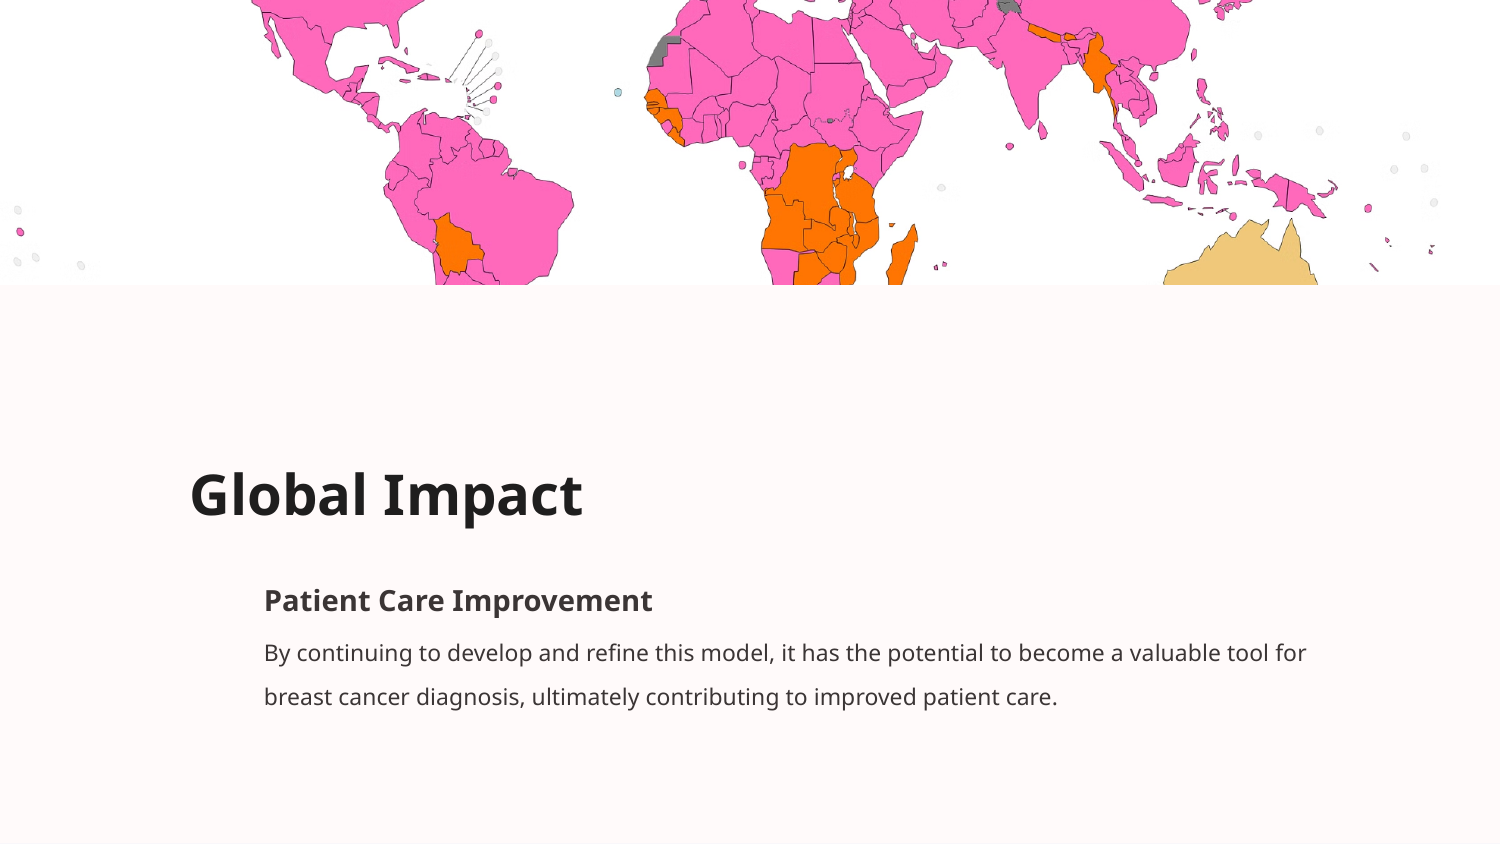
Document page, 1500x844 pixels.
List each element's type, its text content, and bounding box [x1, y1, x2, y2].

text_box Patient Care Improvement [254, 568, 774, 605]
text_box Global Impact [180, 437, 750, 509]
text_box By continuing to develop and refine this model, it has the potential to become a valuable tool for breast cancer diagnosis, ultimately contributing to improved patient care. [254, 617, 1320, 691]
picture [0, 0, 1500, 285]
text_box [0, 293, 1500, 844]
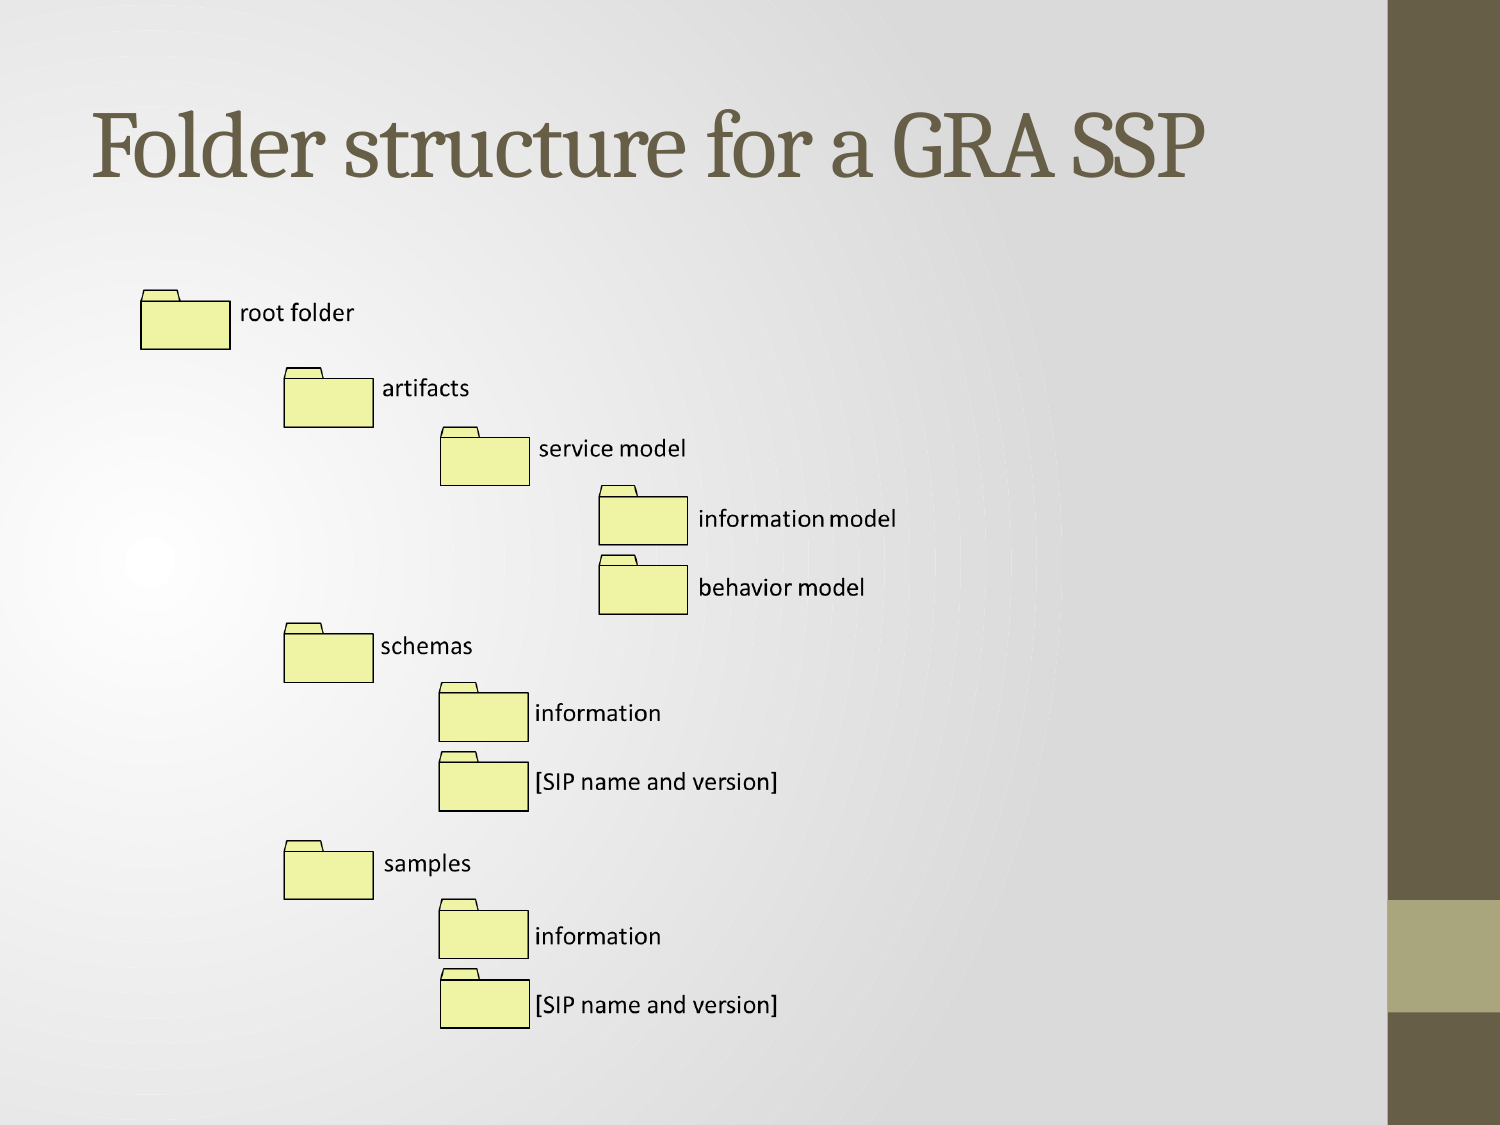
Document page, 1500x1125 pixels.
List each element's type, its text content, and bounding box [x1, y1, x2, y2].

title Folder structure for a GRA SSP [75, 45, 1325, 233]
picture [140, 286, 913, 1036]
◇ ◇ ◇
EXERCISE: What the answer should hold is an exact copy of each line from the one containing "Document page, 1500x1125 pixels." to the final line of the listing above.

TASK OUTPUT:
Document page, 1500x1125 pixels.
List each element's type, its text content, and bounding box [x1, y1, x2, y2].

title Folder structure for a GRA SSP [75, 45, 1325, 233]
picture [140, 286, 913, 1036]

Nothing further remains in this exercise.